This week was given over to security doors. The contractors who are doing our new flat wanted us to consider steel doors for security. Indeed the whole building was full of double front doors with the outer one made of steel. We have stayed in flats without such doors our whole life. All of them had only a small peephole in case you wanted to take a look at the caller before opening the door. We don’t even look through it. We have lived in a gated community all our life, and we will move to another gated community.


Fear is the mindkiller. Fear is the little death.

Frank Herbert, in Dune

I asked “Do we need a security door?” The contractors thought this was a silly question. “It’s for your safety,” they condescended to say. We asked “Why is steel more safe than a solid piece of wood?” “It is steel,” they managed to say through incredulous looks. “But all a burglar has to do is to break the lock,” The Family told them. “It is your choice,” they shrugged. “It is,” we agreed. “So we will do without a security door.”

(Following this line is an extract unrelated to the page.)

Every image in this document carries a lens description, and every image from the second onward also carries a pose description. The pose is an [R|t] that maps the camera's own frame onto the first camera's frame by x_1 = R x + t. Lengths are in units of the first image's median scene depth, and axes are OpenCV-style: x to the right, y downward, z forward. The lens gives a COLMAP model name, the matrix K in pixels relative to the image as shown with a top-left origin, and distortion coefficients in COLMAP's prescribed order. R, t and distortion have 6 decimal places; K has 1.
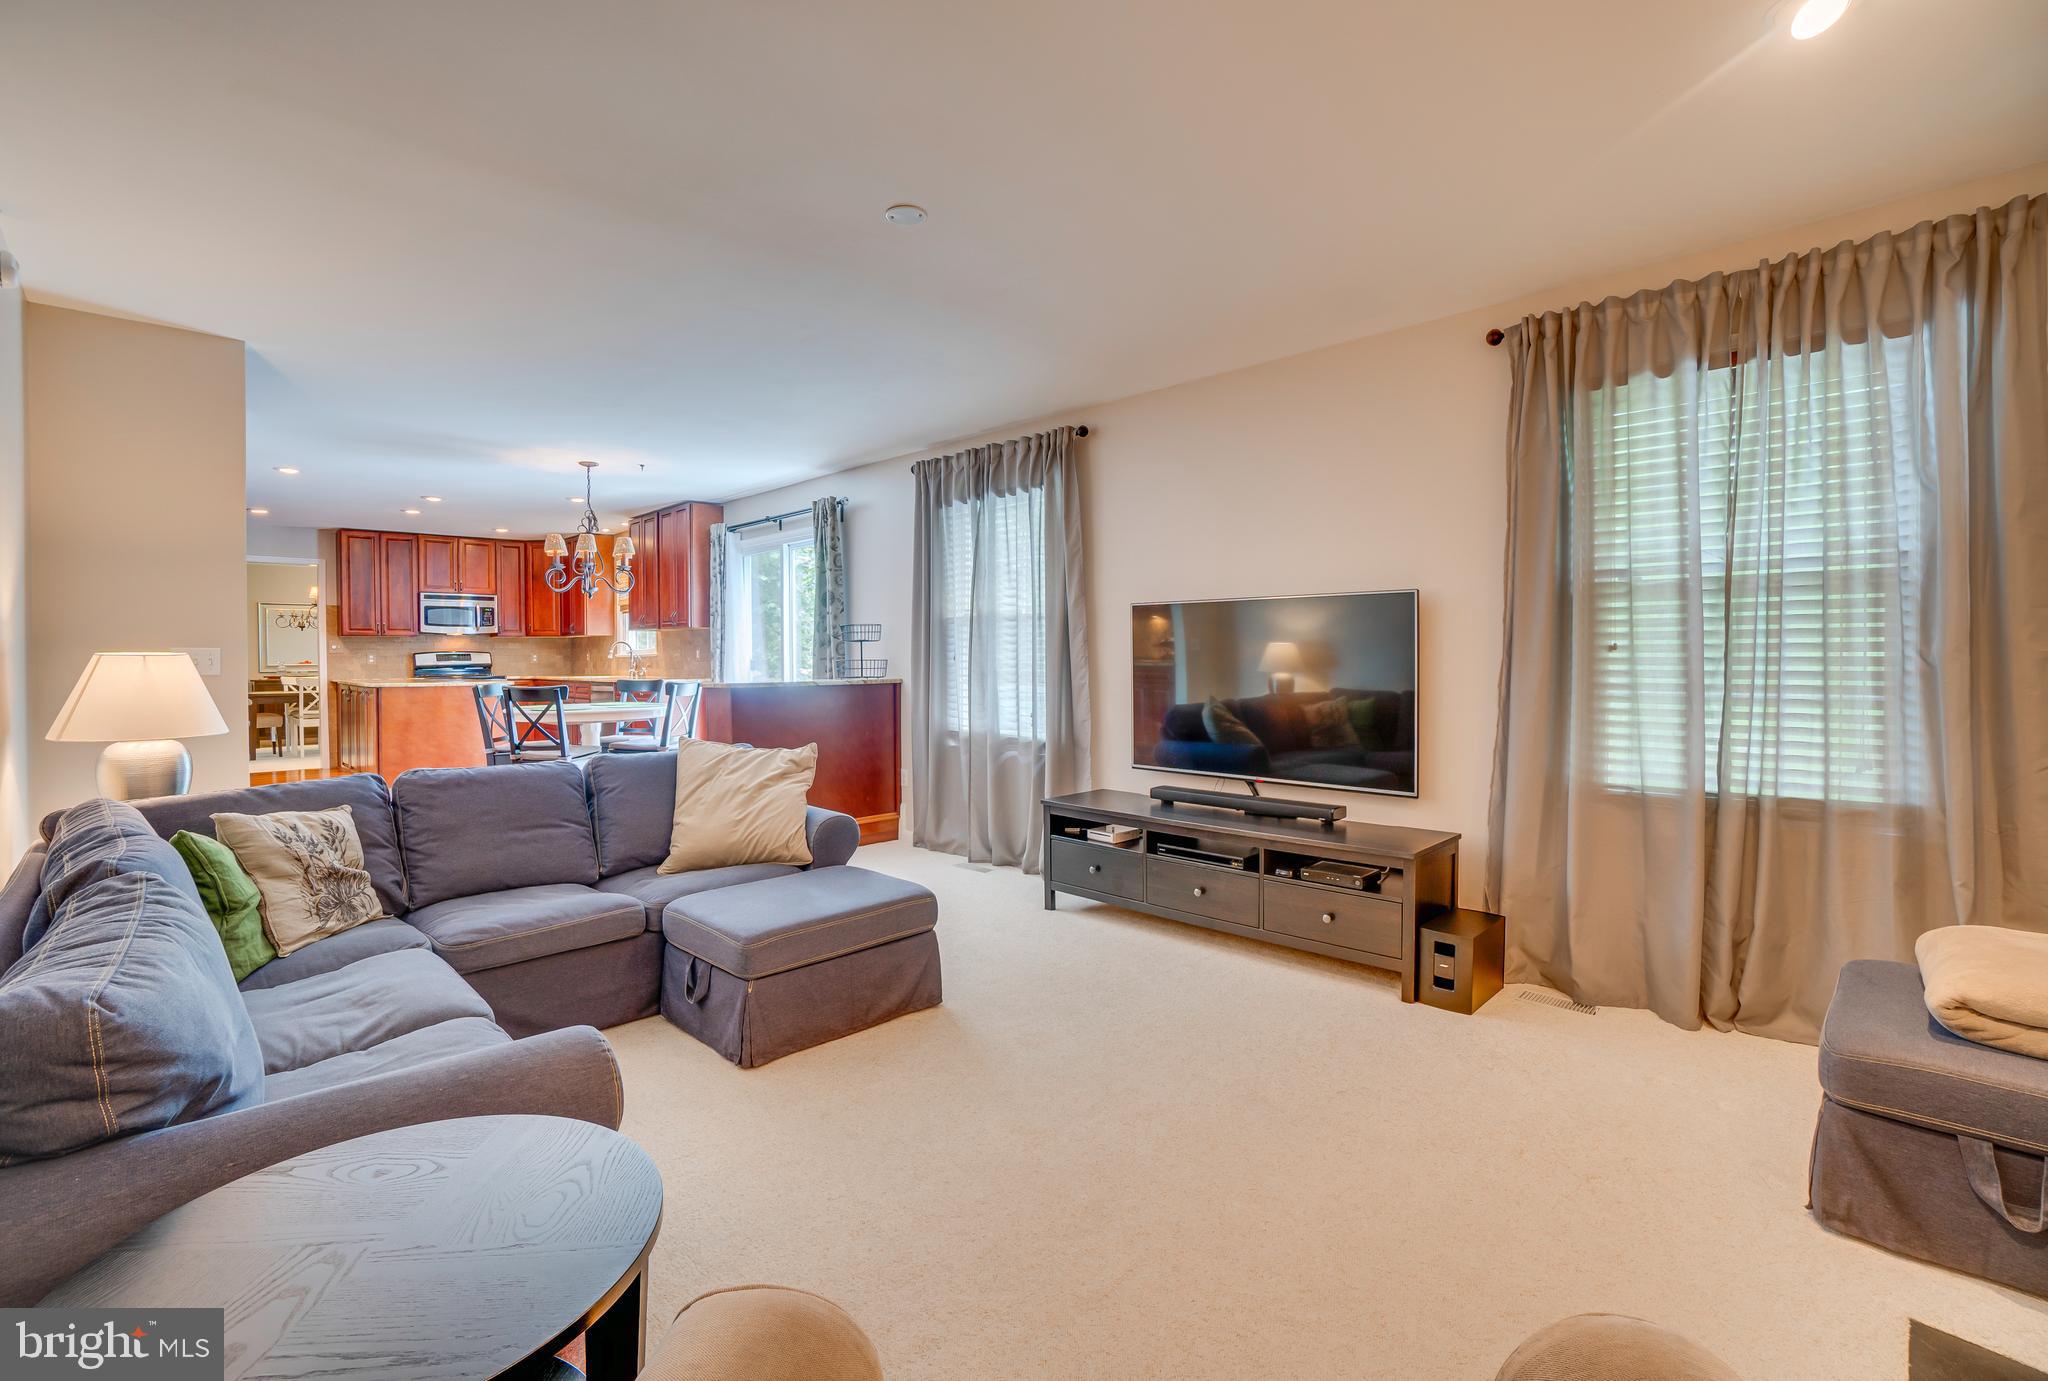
lens RADIAL K [[914.9, 0, 972.6], [0, 914.9, 674.5], [0, 0, 1]] dist [-0.020189, 0.000215]
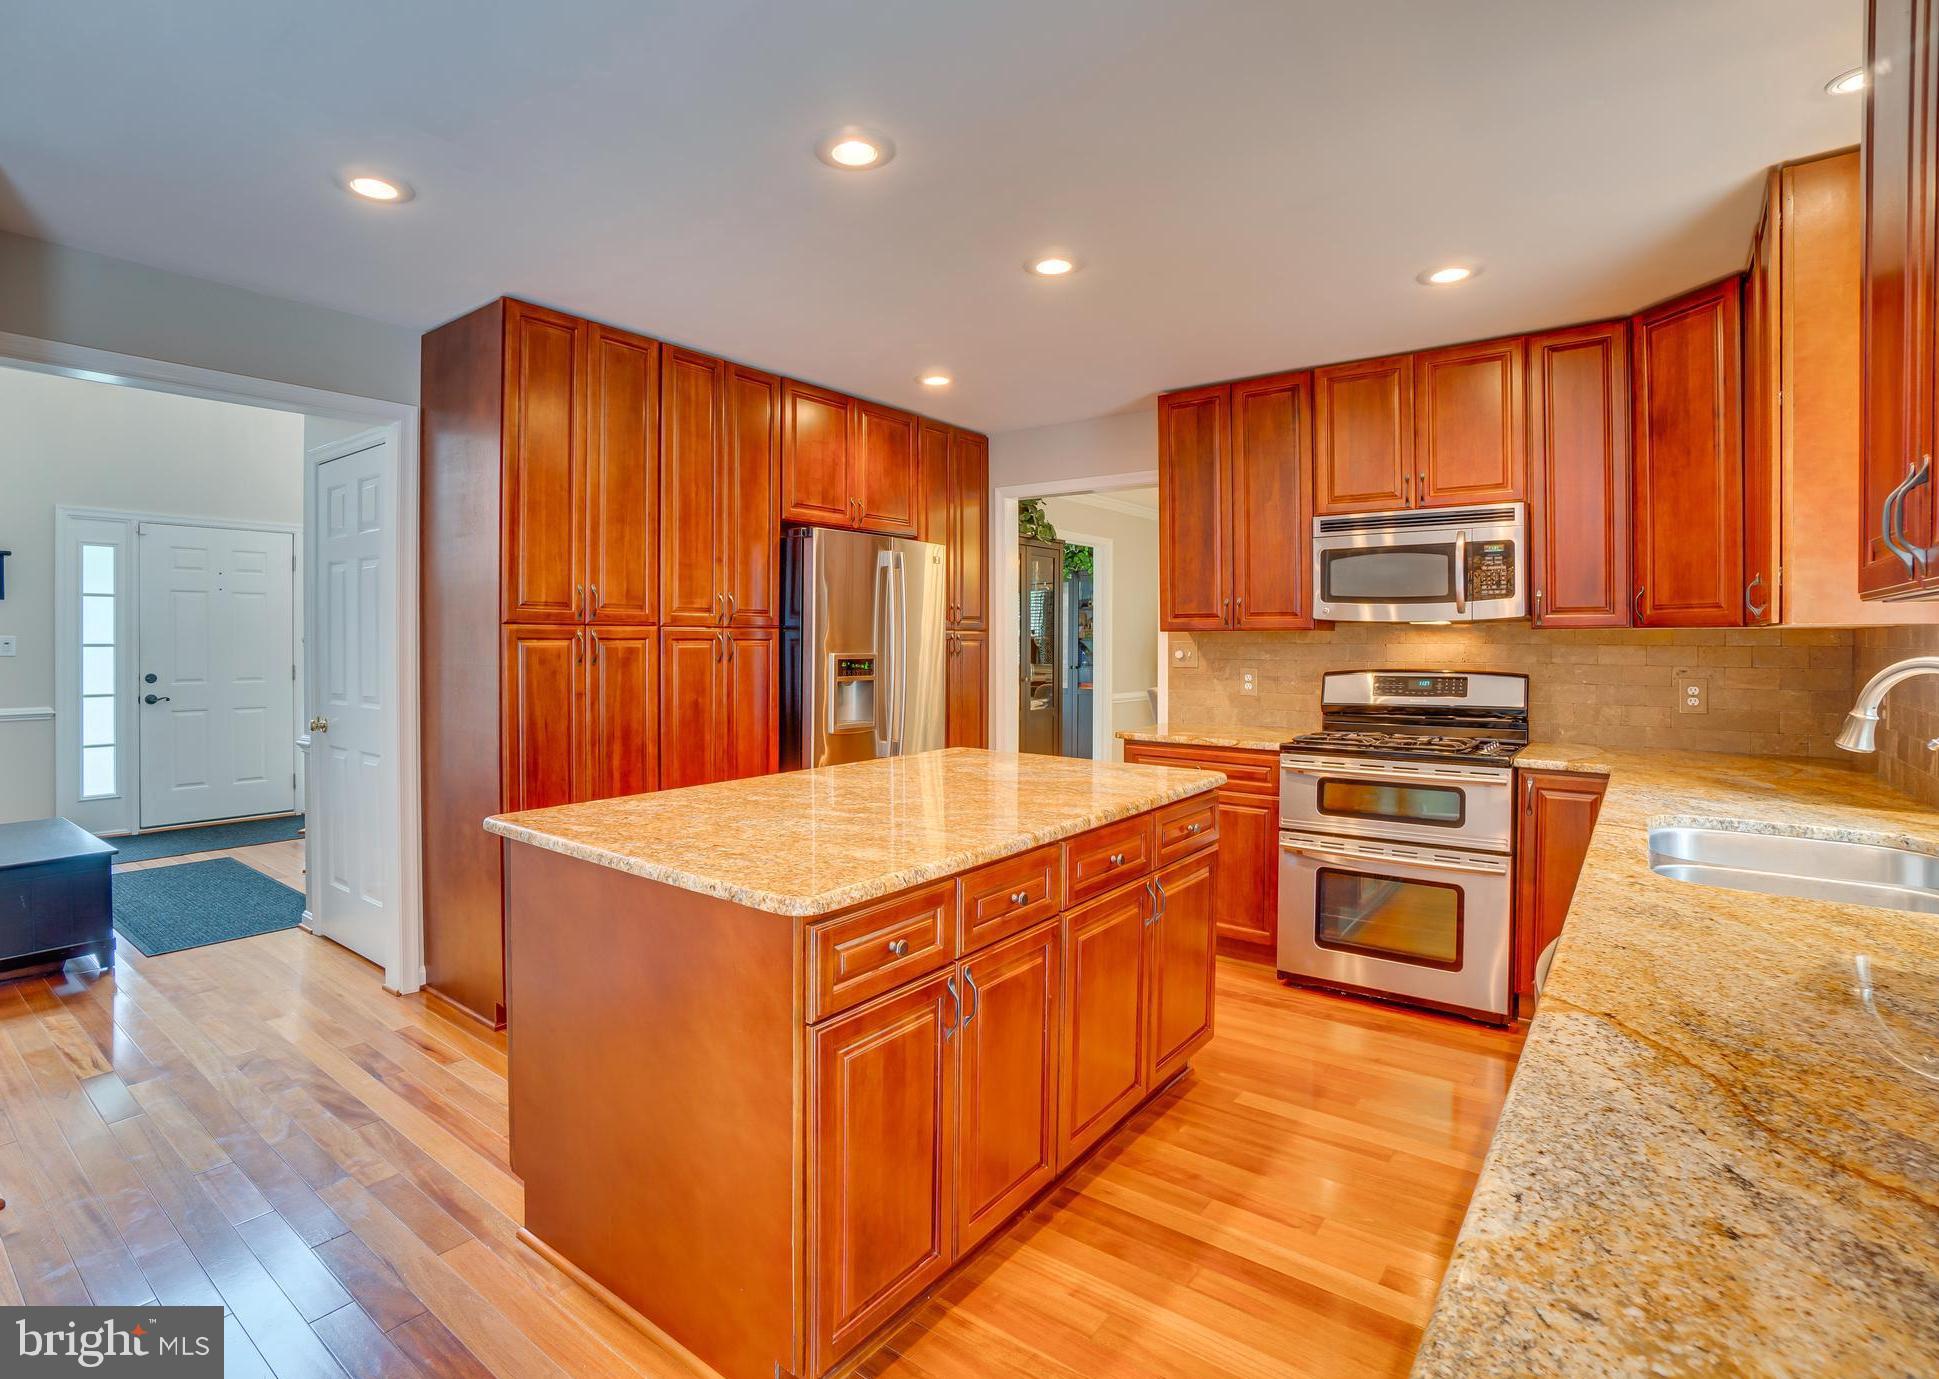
lens RADIAL K [[937.3, 0, 942.5], [0, 937.3, 643.9], [0, 0, 1]] dist [-0.043242, 0.002666]
pose [[0.181501, 0.011915, -0.983319, -0.242750], [-0.022046, 0.999725, 0.008045, -0.035615], [0.983144, 0.020218, 0.181714, 0.758734]]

Where the fear has gone there will be nothing.

Frank Herbert, in Dune

We thought that a single door with a peephole would be fine. At best we could go with the kind of door you see above, with a little window built into it. The culture of fear is strong, but we’ll try to resist it.

Dune

One week ago we saw Dune in a theatre. It turned out to be a private show; there was no one else in the screening. It was almost like watching a movie at home, except that the hall was actually dark, and you could not adjust the sound. The Family is not a great follower of science fiction, but she had been talking to my nieces about the movie. She said it was very well made. I could agree, but I thought it seemed to be going off the rail a bit.

Of course, when you start with a novel, you are going to find it hard to cram all that material into a single movie, even if it is three hours long. The most memorable of movies work with a short story: Hitchcock’s Rear Window, Ray’s Charulata, Kubrik’s 2001: A Space Odyssey. Villeneuve had to be ruthless with the material, and still present something like a coherent story. While he succeeds in doing this, the story comes across like an action drama. This is only the surface layer of the novel with which it shares the name Dune.

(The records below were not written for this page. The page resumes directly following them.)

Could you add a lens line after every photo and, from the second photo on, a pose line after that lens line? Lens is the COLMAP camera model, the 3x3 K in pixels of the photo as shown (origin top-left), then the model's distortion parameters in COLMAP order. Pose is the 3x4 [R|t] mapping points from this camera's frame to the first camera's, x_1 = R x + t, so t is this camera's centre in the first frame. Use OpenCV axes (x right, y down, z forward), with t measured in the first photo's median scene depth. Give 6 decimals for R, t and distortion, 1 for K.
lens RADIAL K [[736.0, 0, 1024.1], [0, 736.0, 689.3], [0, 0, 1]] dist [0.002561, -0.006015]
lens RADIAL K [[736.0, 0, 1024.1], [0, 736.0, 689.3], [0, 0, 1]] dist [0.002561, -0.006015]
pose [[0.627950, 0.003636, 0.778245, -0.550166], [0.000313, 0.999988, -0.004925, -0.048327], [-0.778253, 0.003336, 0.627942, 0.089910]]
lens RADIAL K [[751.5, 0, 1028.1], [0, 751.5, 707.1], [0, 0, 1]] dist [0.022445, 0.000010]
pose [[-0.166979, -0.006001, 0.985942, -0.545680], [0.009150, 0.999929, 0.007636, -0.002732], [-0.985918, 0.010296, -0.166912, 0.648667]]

For example, it left out one of my favourite pieces. This is the chapter of the book about a “little” dinner party the Duke has for a select segment of the local society. The conversation at dinner, and the small things that happen outside, have held critics’ attention over decades for the way it adds texture to the world that Herbert builds. I always like to re-read this chapter for one of Herbert’s recurring themes: that the way we use language, our choice of words, for example, can reveal our underlying motivations even if we try to hide them. Herbert believes that careful attention to language reveals as much as body language. But I can understand Villeneuve’s decision to leave this out. In the hands of a different director, perhaps a new Bunuel, this chapter could have become a full-length movie.

I think the book’s major failure is to gloss over the point that the hero, a fifteen year old boy, realizes very early that he is not who his parents see him as. He is not the chosen one, as he tells his mother in a memorable scene in the book when they are lost in the desert. He says “I am something unexpected. I am a seed.” The movie leaves this out, and by doing that makes him just another chosen one. In the book he becomes neither the just ruler his father wanted him to be, nor the prophetic Kwisatz Haderach his mother hoped he would be. The events of the next books in the series follow inevitably from his own actions, not from prophecy or expectation. I hope Villeneuve does not completely lose this thread of the book in the next parts of the film.